(Dataset items)
§ §

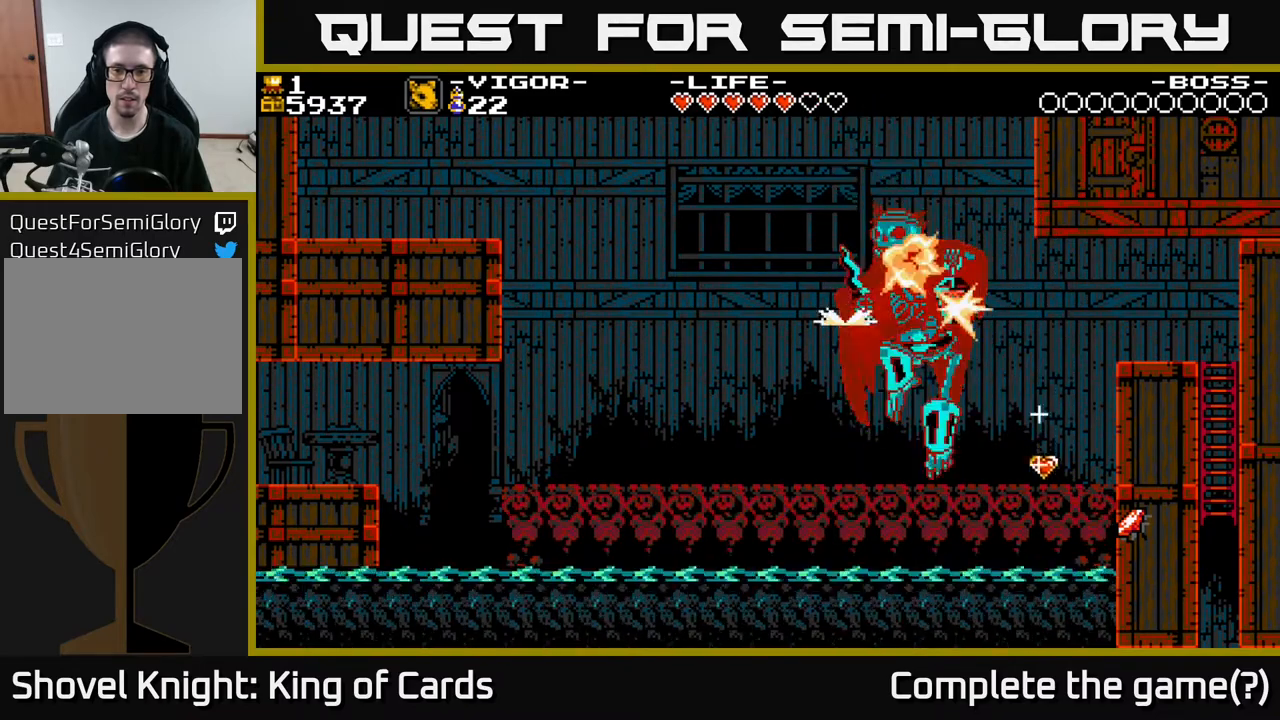
{"buttons": ["DPAD_RIGHT"], "events": [[150, "DPAD_RIGHT", "up"], [217, "DPAD_LEFT", "down"], [317, "DPAD_LEFT", "up"], [467, "DPAD_RIGHT", "down"]]}
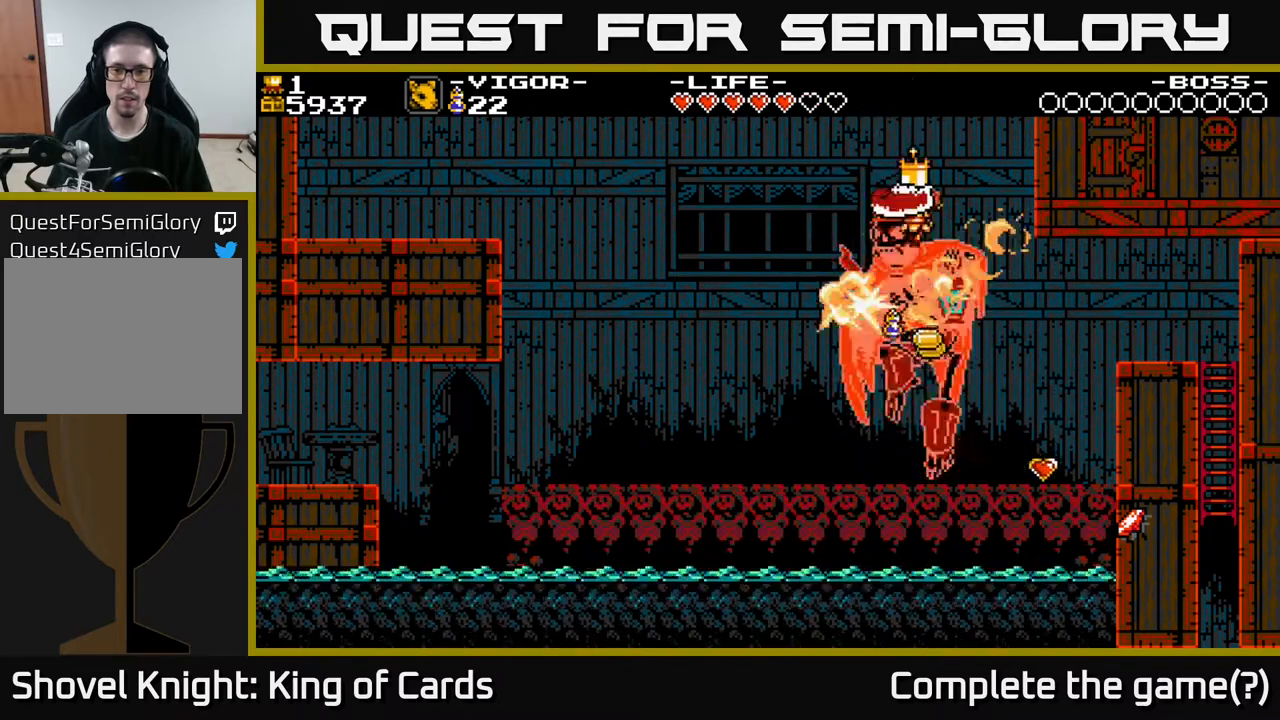
{"buttons": ["DPAD_RIGHT"], "events": []}
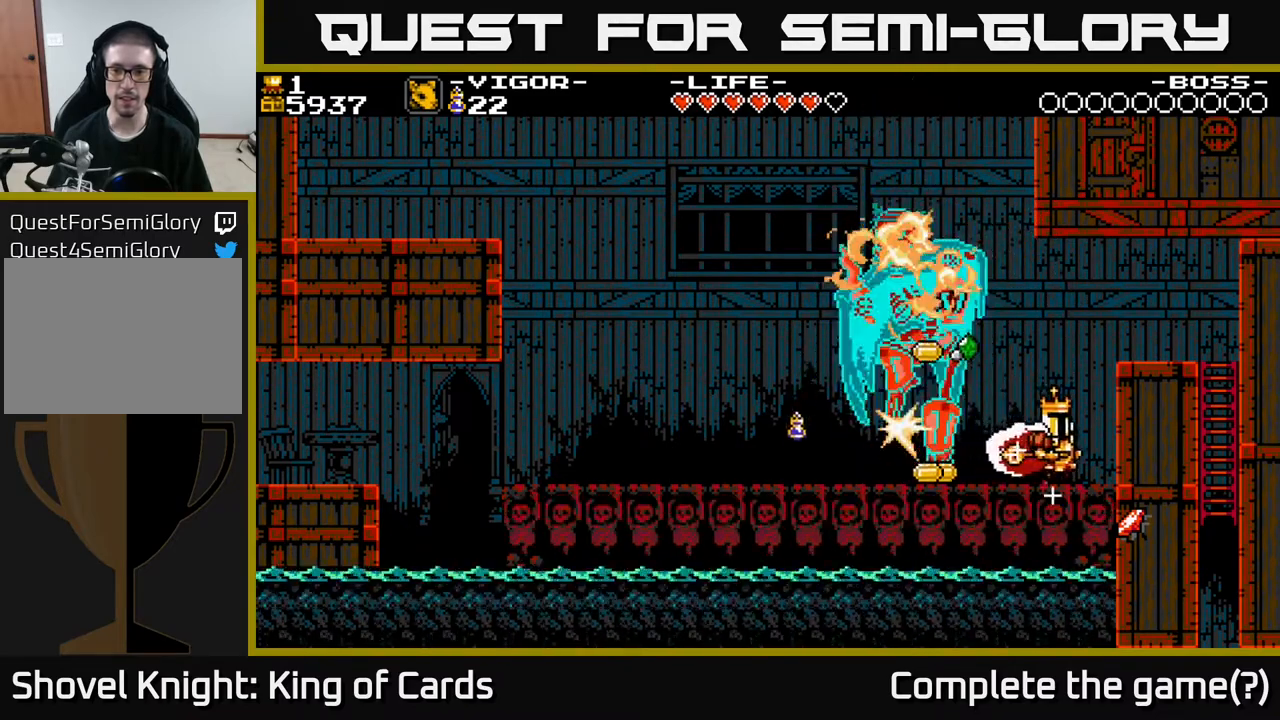
{"buttons": ["DPAD_LEFT"], "events": [[183, "DPAD_RIGHT", "up"], [400, "DPAD_LEFT", "down"]]}
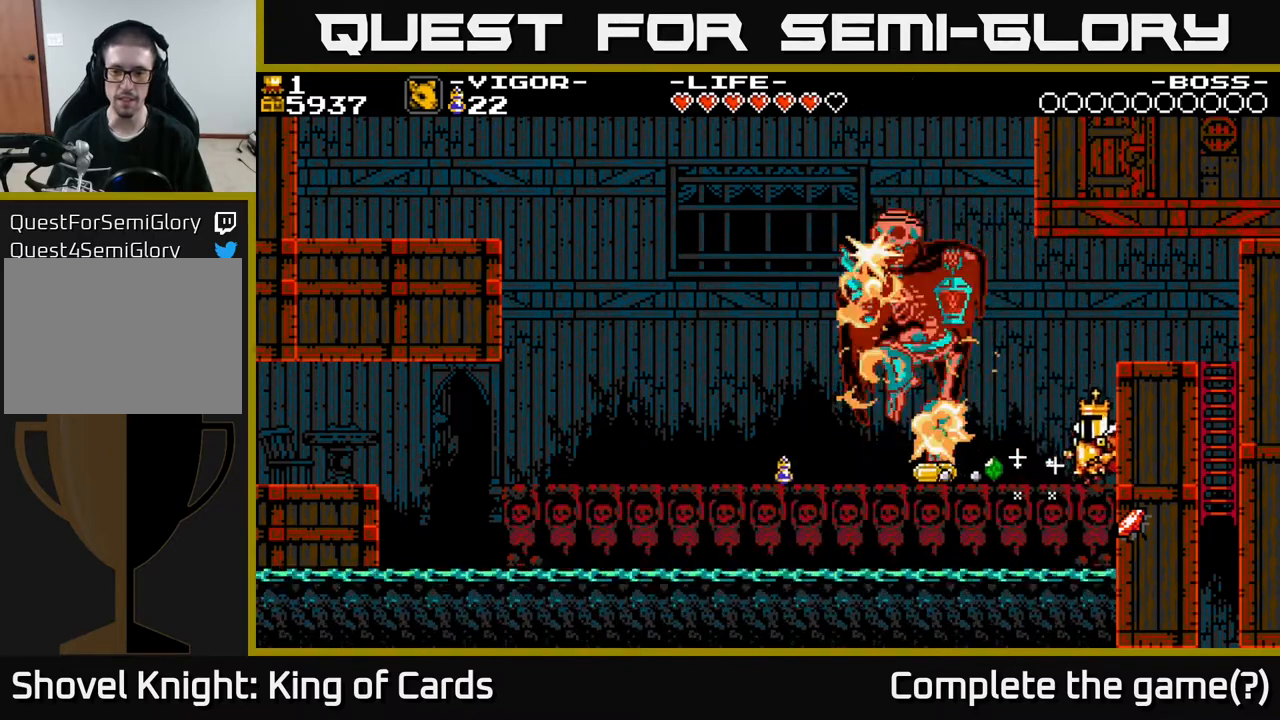
{"buttons": ["DPAD_LEFT"], "events": []}
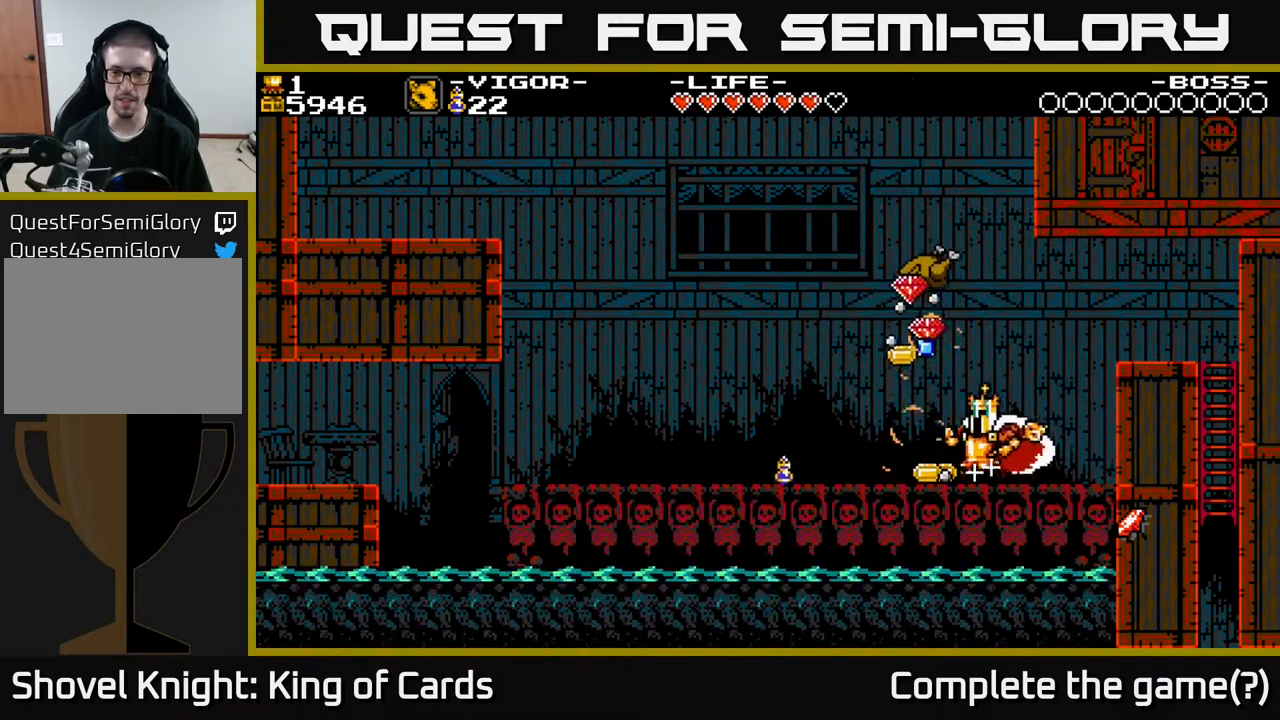
{"buttons": ["DPAD_LEFT"], "events": [[183, "A", "down"], [300, "A", "up"]]}
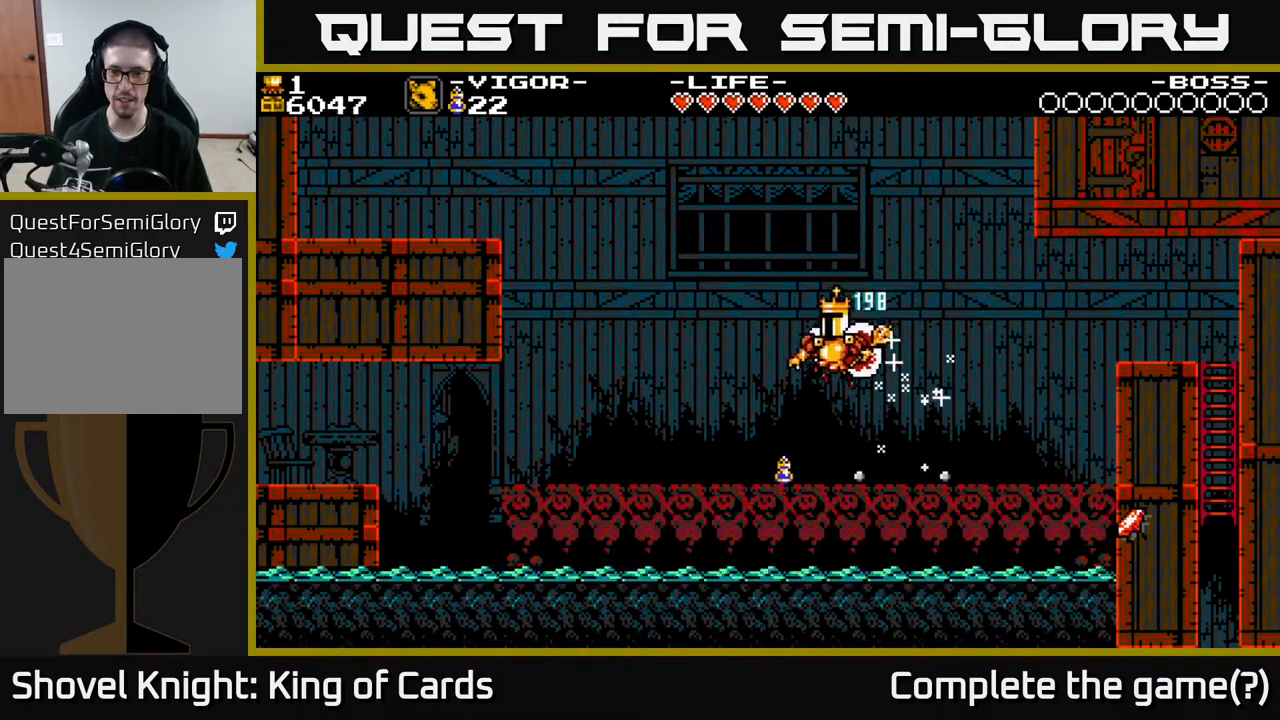
{"buttons": ["DPAD_RIGHT"], "events": [[250, "DPAD_LEFT", "up"], [283, "DPAD_RIGHT", "down"]]}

§ §

* Exercise brief *
Reproduce every entry word for word, but skip any pictures.

* Exercise response *
{"buttons": ["DPAD_RIGHT"], "events": [[150, "DPAD_RIGHT", "up"], [217, "DPAD_LEFT", "down"], [317, "DPAD_LEFT", "up"], [467, "DPAD_RIGHT", "down"]]}
{"buttons": ["DPAD_RIGHT"], "events": []}
{"buttons": ["DPAD_LEFT"], "events": [[183, "DPAD_RIGHT", "up"], [400, "DPAD_LEFT", "down"]]}
{"buttons": ["DPAD_LEFT"], "events": []}
{"buttons": ["DPAD_LEFT"], "events": [[183, "A", "down"], [300, "A", "up"]]}
{"buttons": ["DPAD_RIGHT"], "events": [[250, "DPAD_LEFT", "up"], [283, "DPAD_RIGHT", "down"]]}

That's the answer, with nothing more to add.